═══ SUPPLIED INFORMATION

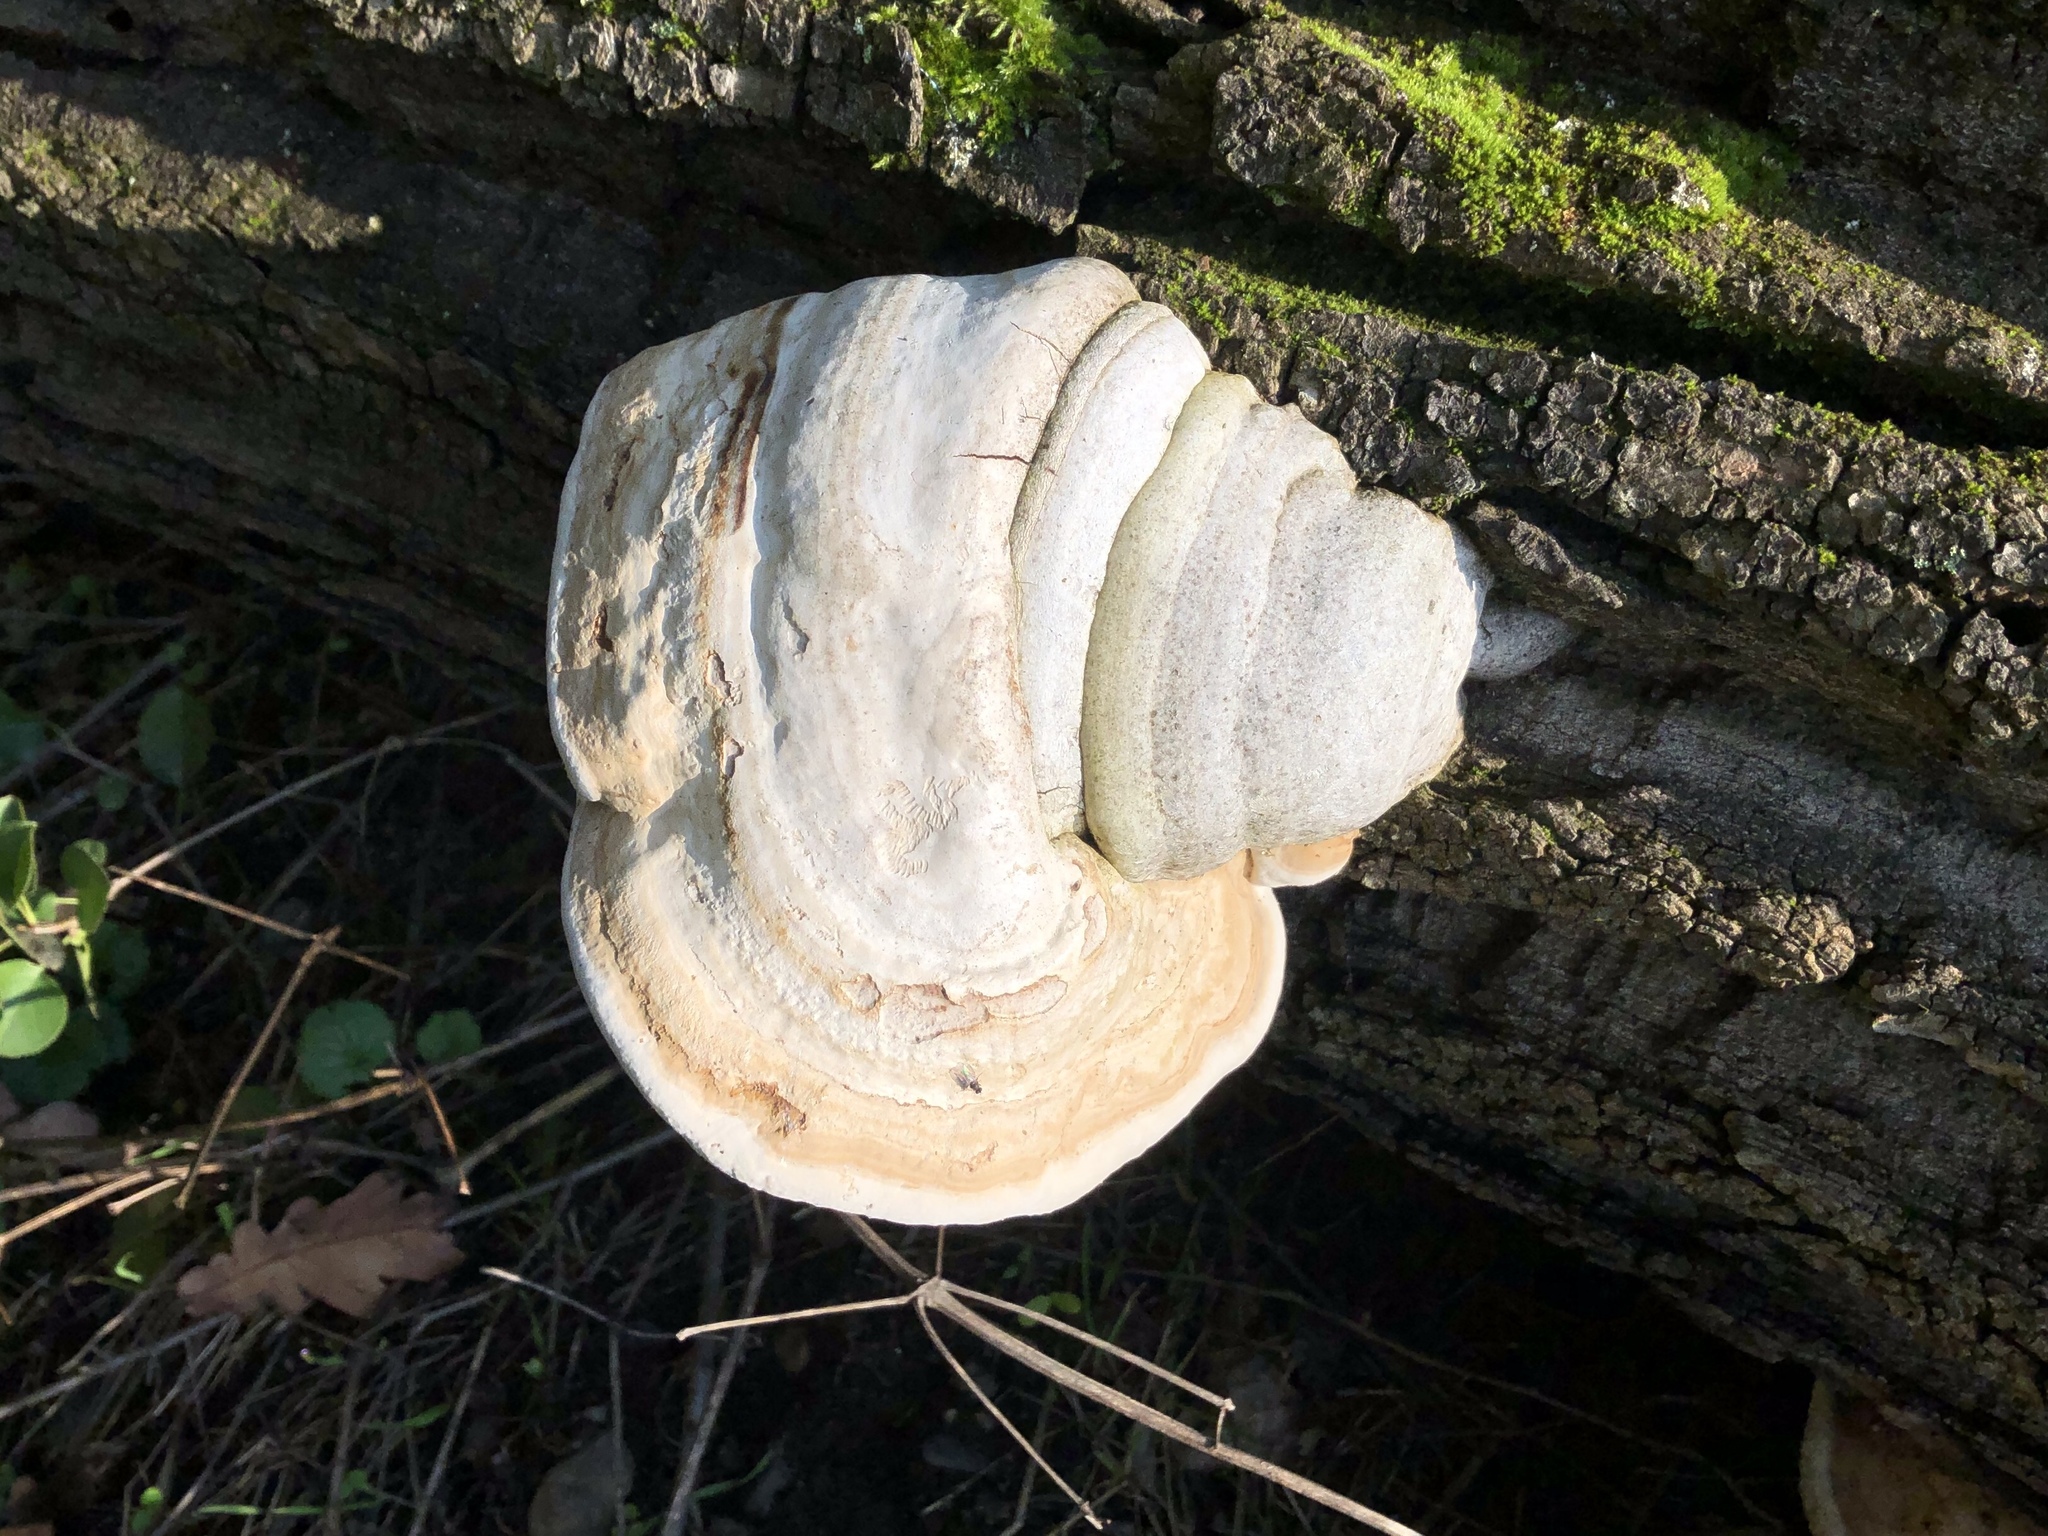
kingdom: Fungi
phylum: Basidiomycota
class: Agaricomycetes
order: Polyporales
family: Polyporaceae
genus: Fomes
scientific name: Fomes fomentarius
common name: Hoof fungus
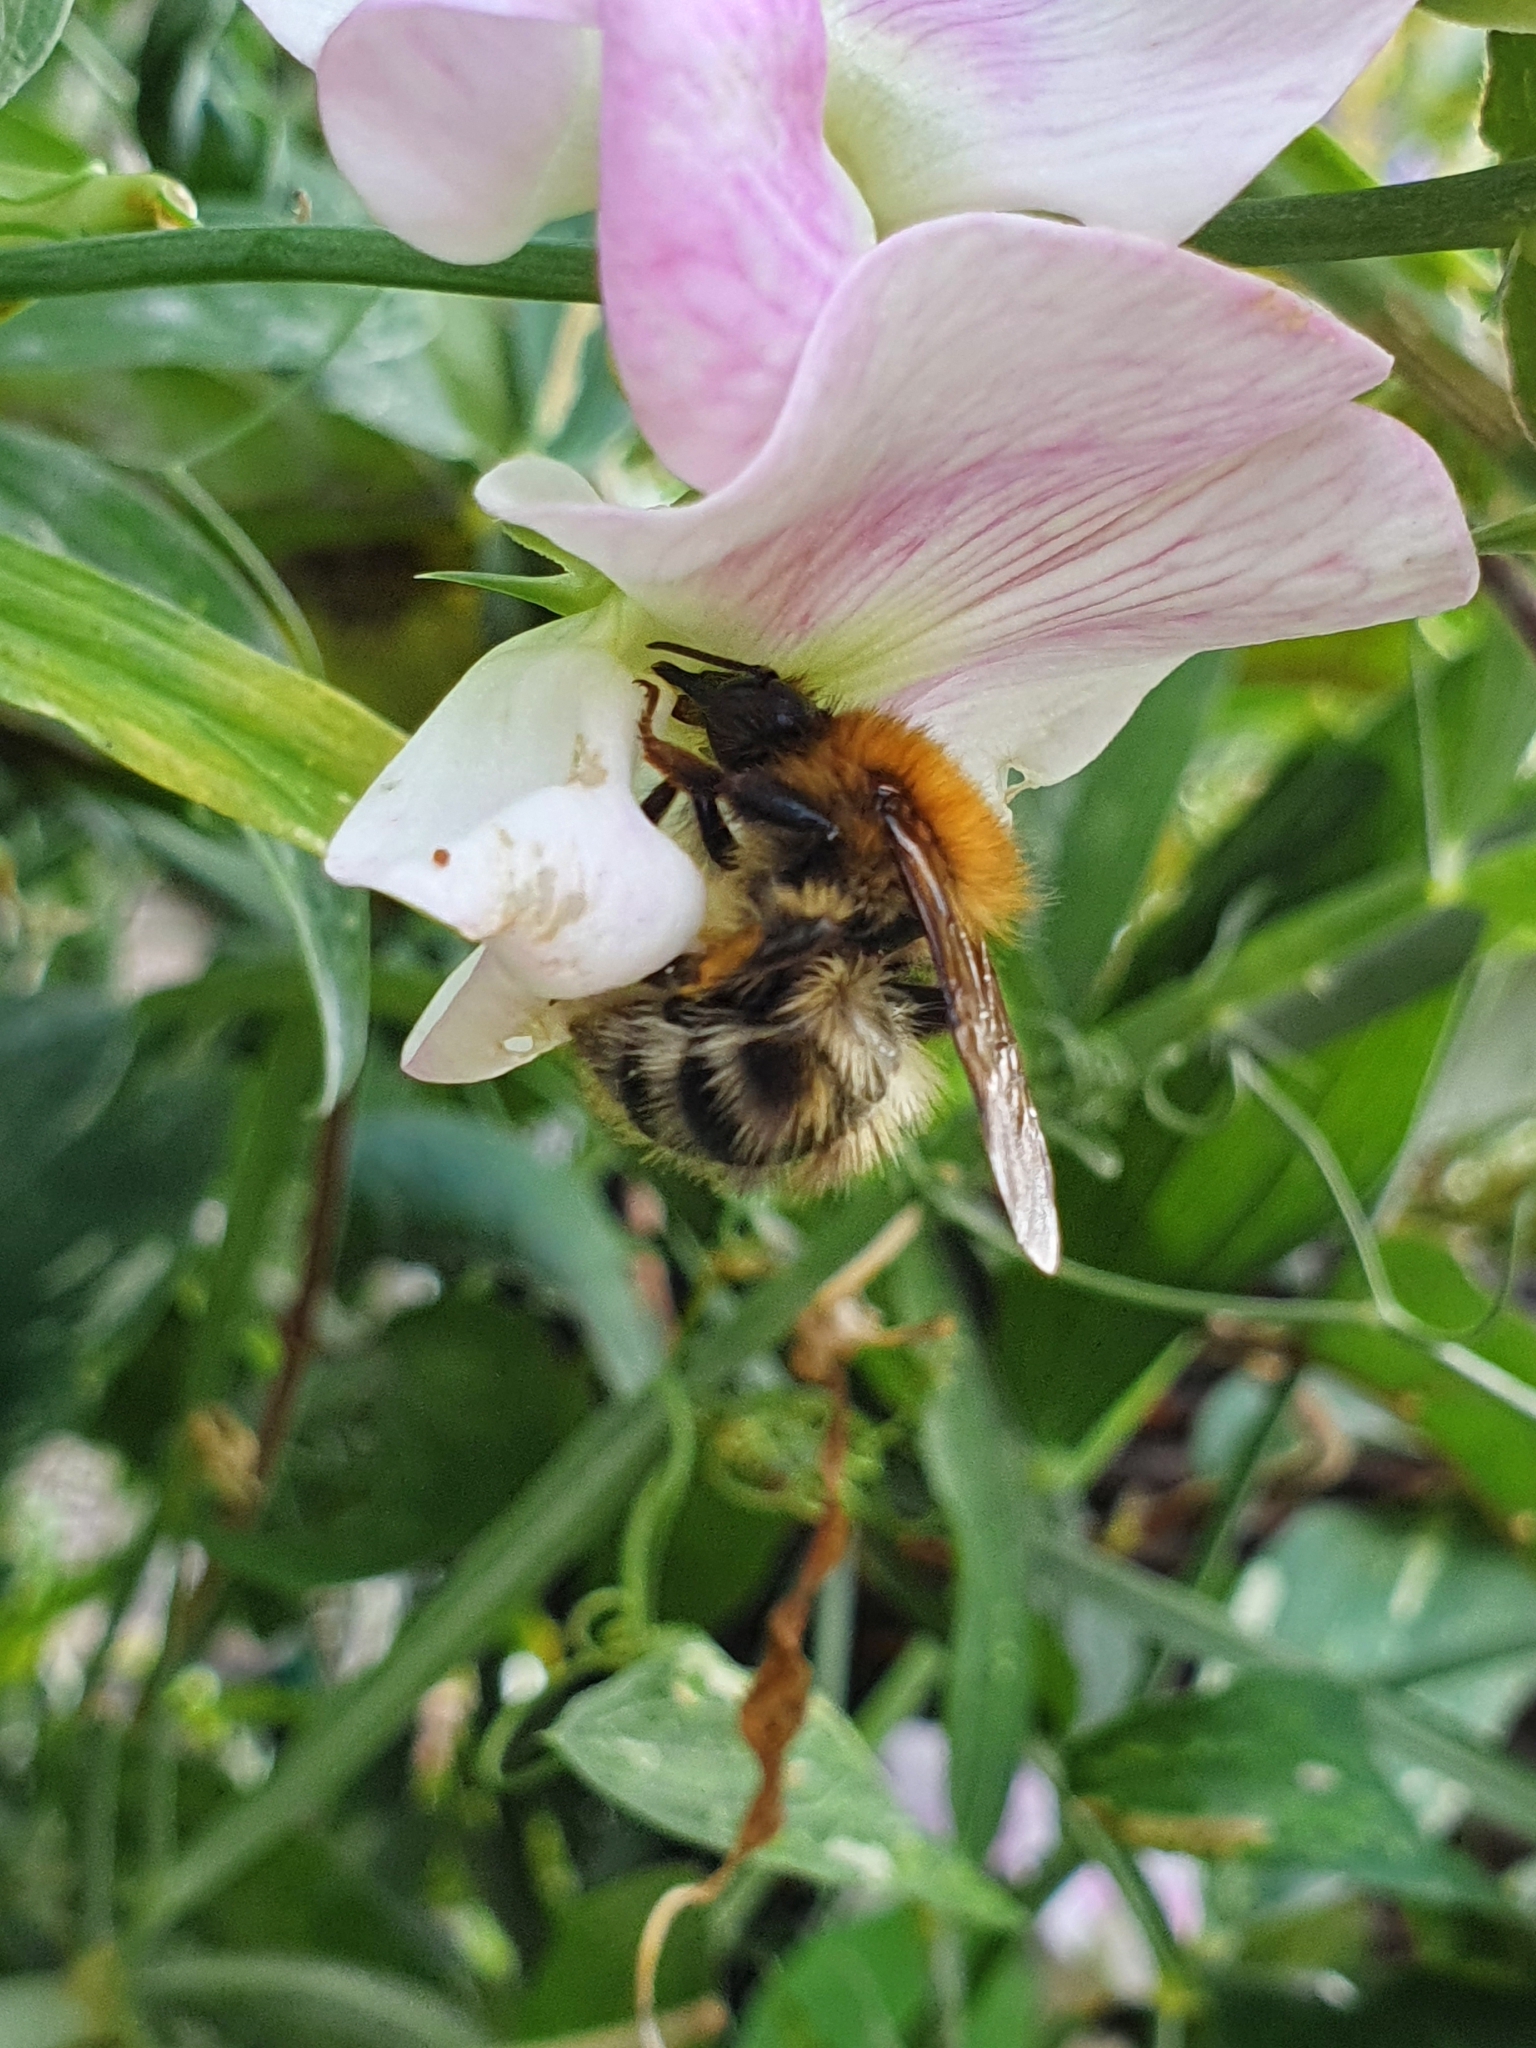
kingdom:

══════

Reproduce every line of text in the material above word for word, leaving out the pictures.

kingdom: Fungi
phylum: Basidiomycota
class: Agaricomycetes
order: Polyporales
family: Polyporaceae
genus: Fomes
scientific name: Fomes fomentarius
common name: Hoof fungus
kingdom:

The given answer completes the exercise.